Selebrow utilizes various runtime environments to manage browser containers, these environments are referred to as "backends". You can specify which backend to use by setting the backend parameter. By default Selebrow tries to identify the most suitable backend for your setup.

Docker

When the Docker backend is enabled every browser request starts a new Docker container (unless pooling is enabled). For detailed configuration options, please refer to the Docker parameters reference.

Network and port mapping

If Selebrow is started on the host machine it communicates with the browser containers by publishing ephemeral ports. This mode is referred to as port mapping mode; see the docker-port-mapping parameter description for specific details.

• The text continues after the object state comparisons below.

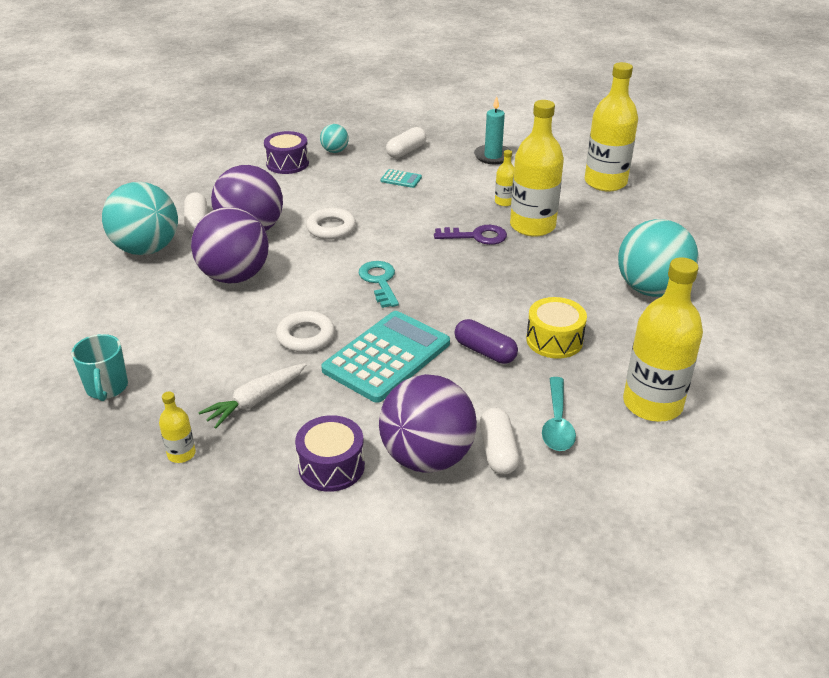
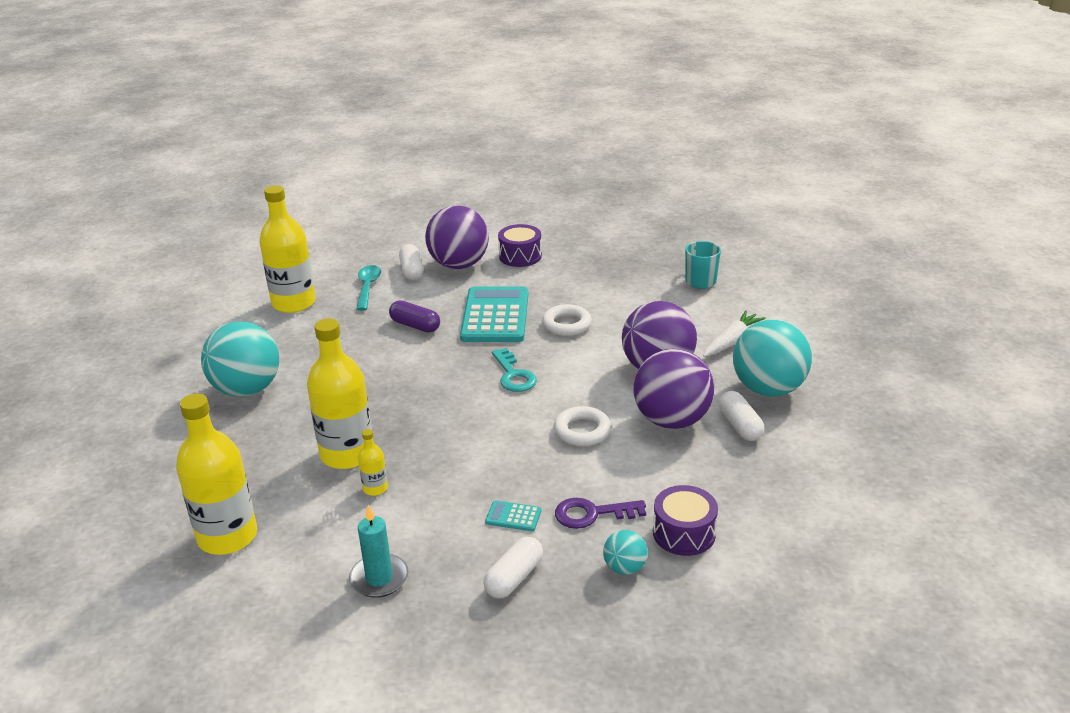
camera: 175 degrees right, 5 degrees down
yellow bottle [159,392,196,463] -> none
white carrot [198,363,307,428] -> white carrot moved to [703,310,766,357]
turquoise calculator [321,311,450,403] -> turquoise calculator turned 150 degrees clockwise [460,287,528,342]
purple key [434,225,507,245] -> purple key moved to [555,498,646,529]
yellow drum [526,297,587,359] -> none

If you run Selebrow within a Docker container it communicates directly with the browser containers and must
be connected to the configured Docker network. If you do not specify the Docker network explicitly, Selebrow will try to detect its network by inspecting its own Docker container.

Kubernetes

When the Kubernetes backend is enabled each browser request starts a new Kubernetes pod, unless pooling is enabled. For detailed configuration options, please refer to the Kubernetes parameters reference.

Pod template

The browser Pod manifest is generated using the configured Pod template. This process is akin to Helm chart templates, but here a single template file is used (pod-template.yaml) which is rendered using values from values.yaml each time a new browser pod is launched. This approach offers the flexibility to customize the browser pod to suit your needs, such as adding metadata, volumes, or sidecar containers. For more information, please see the templates reference.

In Cluster mode

If the Selebrow service itself is started inside a Kubernetes Pod (which is recommended) it expects that its Pod has mounted a ServiceAccount's API credentials. These credentials must have the following permissions for the pods resources:

- create
- get
- list
- watch
- delete

In this mode Selebrow communicates directly to browser Pod IPs and ports over the Kubernetes network.

Out of cluster mode

For debugging purposes you may want to start Selebrow service outside the Kubernetes cluster. This mode can be enabled using the kube-cluster-mode-out parameter. In this case you need to have a kubeconfig with access to the namespace where you want Selebrow to create browser pods. This mode is not recommended for production use because of unreliable Kubernetes Pod port forwarding, which is used to communicate with browser Pods.